Audience Dialogue

Participative Marketing for Local Radio, Chapter 11
Beyond radio: sections 2-3

11.2 Radio in print: newsletters and program guides

A useful adjunct to a radio station is a regular newsletter or program guide. The functions of this include:

Though printing and postage are not cheap, you may be able to find a sponsor for these costs. And if you can distribute some copies of the newsletter by email, you will save printing and postage charges for all those copies.

You could also arrange to sell (or give away) copies through local bookshops, news agencies, libraries, music shops, and so on.

Radio and the Internet

The internet fits so well with radio that if your station doesn't have an email address and web site, you are missing out on a strong marketing opportunity. Even if your country is a poor one, and few of your listeners have internet access, you can use the internet as a way to connect to other stations, and bring world news to your listeners.

11.3 Radio and email

You may not have the expertise to set up a web site, but your station should at least have an email address. Even in the poorest countries, email access is now common. For example, when I was visiting Ethiopia in 1999, I saw people queuing up to use an internet shop at Bahir Dar. Some of them couldn't afford shoes (that's how you identify a rich Ethiopian: they wear shoes) but they had email accounts. "Why do you use the internet?" I asked a young man in the queue. "It's almost as cheap as postage," he answered " - but more certain to arrive."

Even if not many of your listeners have email access, email makes communication with you very easy for those who do have it. As explained elsewhere in this book, communication between station and listeners is the lifeblood of community radio. So if the station don't already have an email address, get one - and you'll be surprised how you survived without it.

There are plenty of free services available. Gmail (Google), Hotmail and Yahoo are among the most popular, I use Gmail due to its functionality and integration with other services, but Opera Mail (and Opera-owned scalable low-cost Fastmail) is a good option too, with its simple interface Opera Mail usually works a lot faster in areas with slow data lines, such as in most developing countries.

When you have an email address, you can announce it on air, and invite listeners to communicate you, with their comments or requests. You can answer them far more quickly than by mail, and at no cost - beyond the monthly cost of internet access. If there's an internet shop near your studio, you don't even need a computer, because you can send somebody to that shop every day to deal with the email.

A huge advantage of email is the saving in postage for newsletters.
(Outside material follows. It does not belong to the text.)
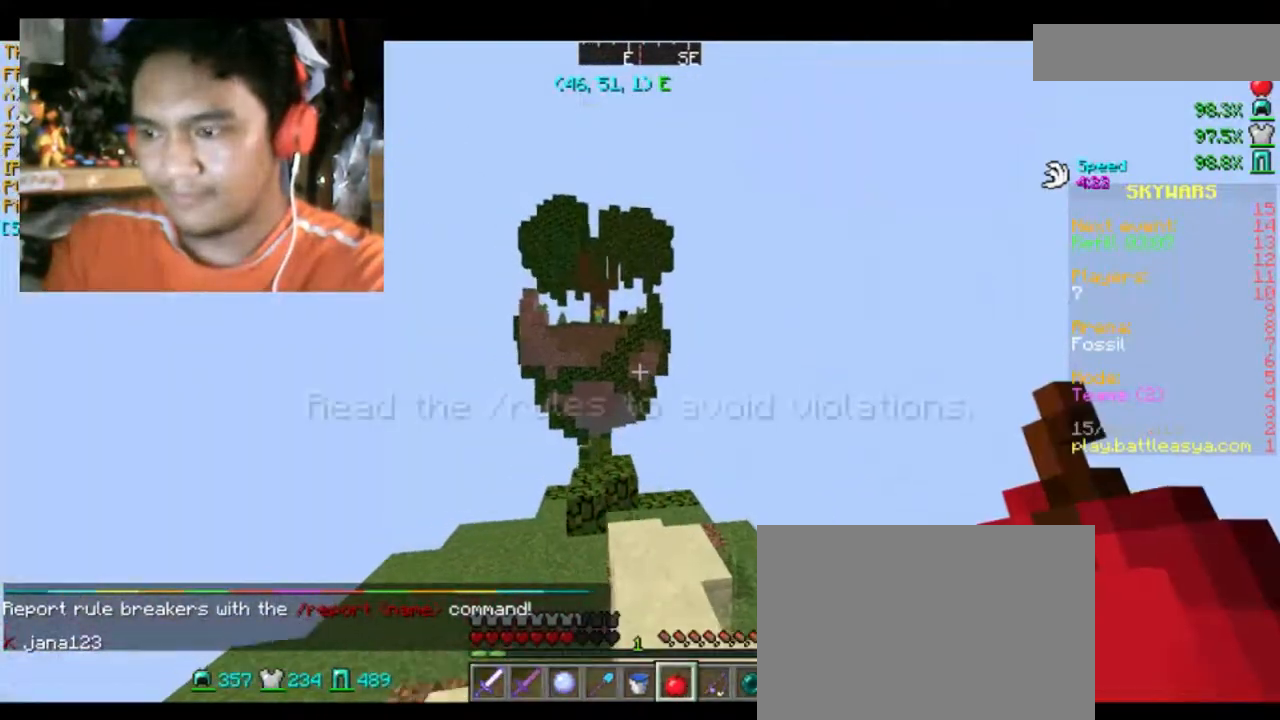
{"keys": [], "mouse": [], "events": [[66, "w", "up"]]}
If your station has subscribers, and you send them a newsletter or program guide every month, the postage and printing costs can be quite substantial. Even if only a tenth of your subscribers have email addresses, and they choose to receive their newsletters by email, this represents a 10% saving in both your printing and your postage bills for the newsletters.

And because with email there is no cost for postage and printing, you can send special announcements to people on your mailing list, without having to budget for this. Once your subscribers' names and email addresses are entered into your computer, you can send a message to everybody on your list, with the click of a single button.
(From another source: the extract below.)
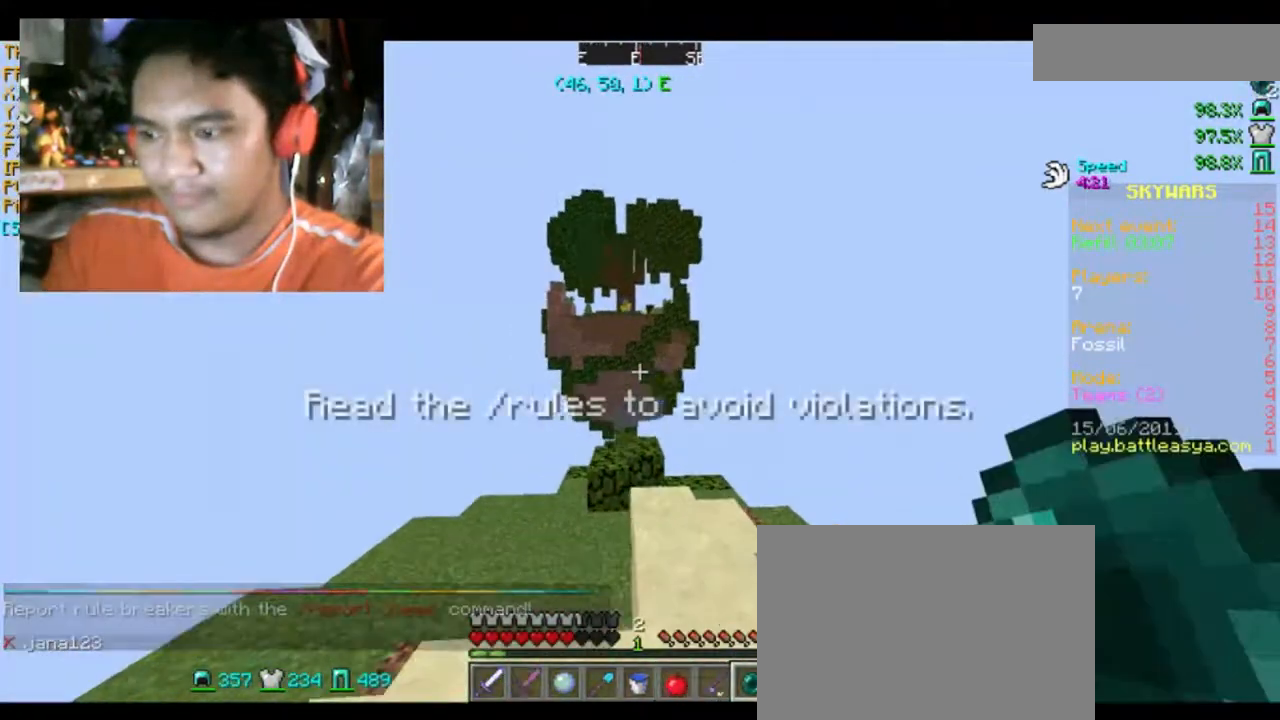
{"keys": [], "mouse": ["right"], "events": [[167, "space", "down"], [434, "mouse_right", "down"], [434, "space", "up"]]}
A money-making opportunity for email (which also works well with fax) is to sell subscriptions to your news bulletins. If there is something unique about your area, of interest to people around the world, you may be able to sell news subscriptions - perhaps a weekly news summary for ex-residents of your area who now live overseas, or a daily summary for metropolitan news media that want to know if anything is happening in your area. Though you won't earn much money from these subscriptions, nor do they cost you much to produce.